Cette approche de soins par étapes nécessite une coordination à l’échelle mondiale entre les décideurs, les services sociaux, les prestataires de soins et les professionnels de santé, les institutions éducatives et financières, mais aussi entre les personnes vivant avec l’autisme et leurs familles ».

Prendre en compte la neurodiversité, encore plus chez les personnes autistes

La variabilité naturelle au sein du cerveau et de l’esprit humain est encore plus critique chez les personnes autistes.

Car cette variabilité contribue aussi à la formation de communautés et à des interactions sociales positives.

Or, l’autisme profond, associé à de grandes difficultés de communication verbale et non verbale, touche selon ces experts, entre 18 % et 48 % des personnes atteintes d’autisme.

Des recherches sont donc nécessaires pour identifier les facteurs permettant aux personnes autistes de vivre aussi une vie positive et épanouissante, que ce soit à l’enfance ou à l’âge adulte.

Privilégier la pratique vs la science fondamentale : les personnes autistes font partie intégrante de la société, nous avons donc besoin d’interventions pratiques, écrivent les auteurs.

« Les besoins des familles qui vivent avec l’autisme dans le monde sont universels ».

Pourtant de très nombreuses personnes autistes dans le monde ne sont pas diagnostiquées, en particulier dans les milieux et les pays à faibles ressources, où la surveillance est rarement effectuée pour les troubles neurodéveloppementaux.

Certaines familles n’ont pas accès aux évaluations et aux traitements.

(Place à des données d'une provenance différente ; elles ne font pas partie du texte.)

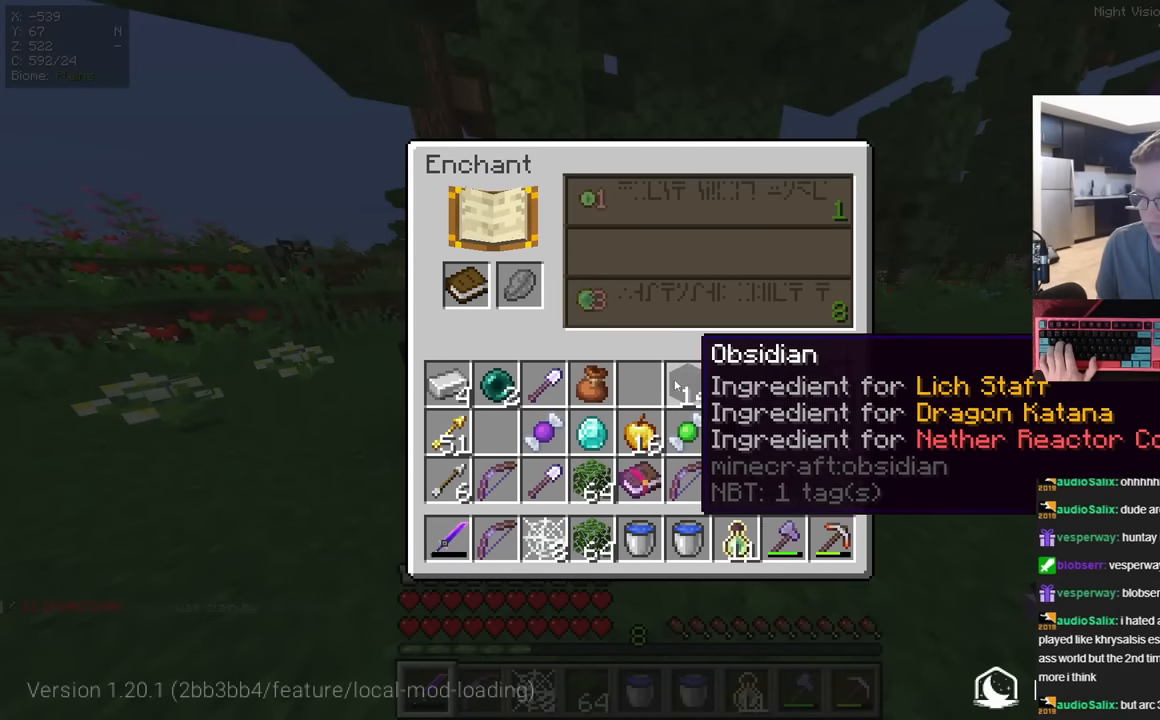
{"keys": [], "mouse": [], "events": []}
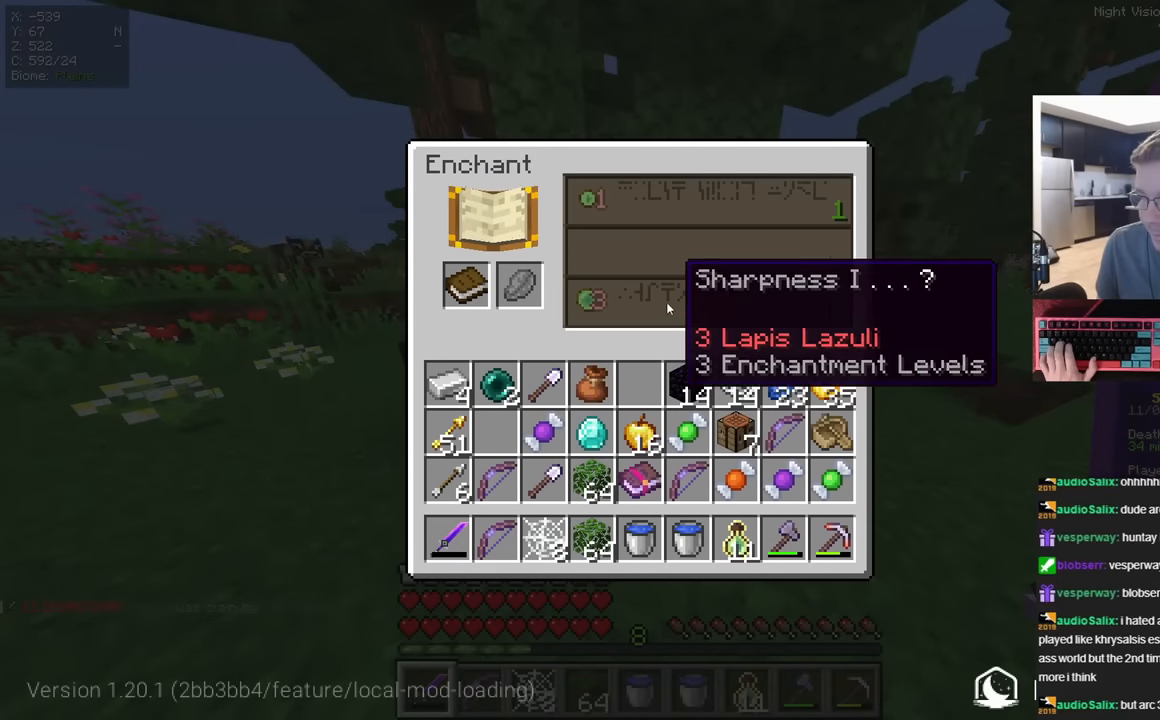
{"keys": [], "mouse": [], "events": []}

Ensuite, de nombreuses familles n’ont encore qu’une connaissance limitée de l’autisme.

« Les recommandations de la Commission mettent l’accent sur l’amélioration de la qualité de vie de toutes les personnes autistes et de leurs familles, sur une meilleure des informations sur les besoins, les points forts et les services les plus efficaces pour les personnes autistes tout au long de la vie et à tous les stades de développement ».

« Un appel d’urgence mais aussi un message d’espoir ». 

Car de nombreuses études ont montré que beaucoup peut être fait pour améliorer la qualité de vie des personnes autistes.

Une action concertée est aujourd’hui nécessaire pour développer des programmes permettant d’améliorer la vie de toutes les personnes autistes à travers le monde.